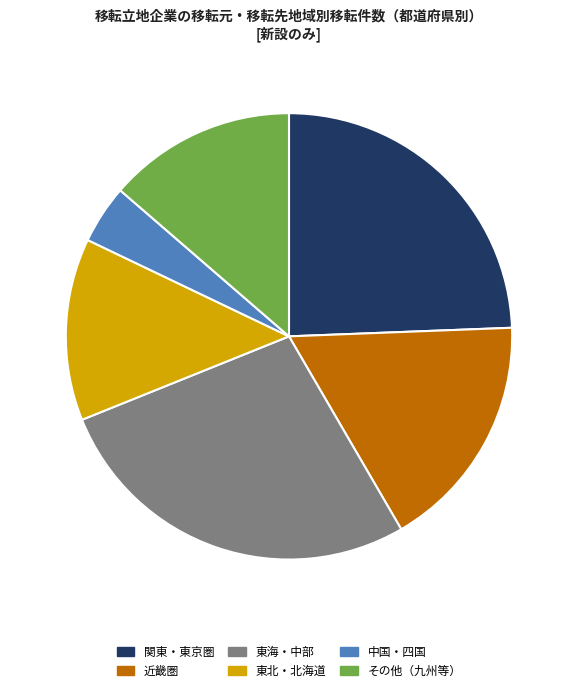

Count the number of slices in the pie.

6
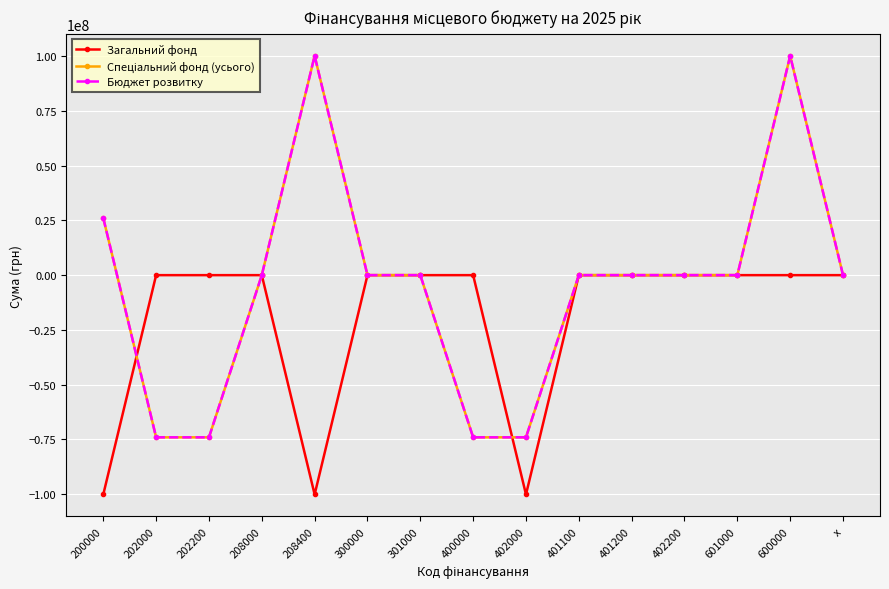

Reading right to left, list all the values displayed in this chart.

Загальний фонд: x=0	600000=0	601000=0	402200=0	401200=0	401100=0	402000=-100097500	400000=0	301000=0	300000=0	208400=-100097500	208000=0	202200=0	202000=0	200000=-100097500
Спеціальний фонд (усього): x=0	600000=100097500	601000=0	402200=0	401200=0	401100=0	402000=-74018500	400000=-74018500	301000=0	300000=0	208400=100097500	208000=0	202200=-74018500	202000=-74018500	200000=26079000
Бюджет розвитку: x=0	600000=100097500	601000=0	402200=0	401200=0	401100=0	402000=-74018500	400000=-74018500	301000=0	300000=0	208400=100097500	208000=0	202200=-74018500	202000=-74018500	200000=26079000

────

Work to be completed: Extract every line of text from the records above word for word, omitting the pictures.

Written reply:
Count the number of slices in the pie.

6

Reading right to left, list all the values displayed in this chart.

Загальний фонд: x=0	600000=0	601000=0	402200=0	401200=0	401100=0	402000=-100097500	400000=0	301000=0	300000=0	208400=-100097500	208000=0	202200=0	202000=0	200000=-100097500
Спеціальний фонд (усього): x=0	600000=100097500	601000=0	402200=0	401200=0	401100=0	402000=-74018500	400000=-74018500	301000=0	300000=0	208400=100097500	208000=0	202200=-74018500	202000=-74018500	200000=26079000
Бюджет розвитку: x=0	600000=100097500	601000=0	402200=0	401200=0	401100=0	402000=-74018500	400000=-74018500	301000=0	300000=0	208400=100097500	208000=0	202200=-74018500	202000=-74018500	200000=26079000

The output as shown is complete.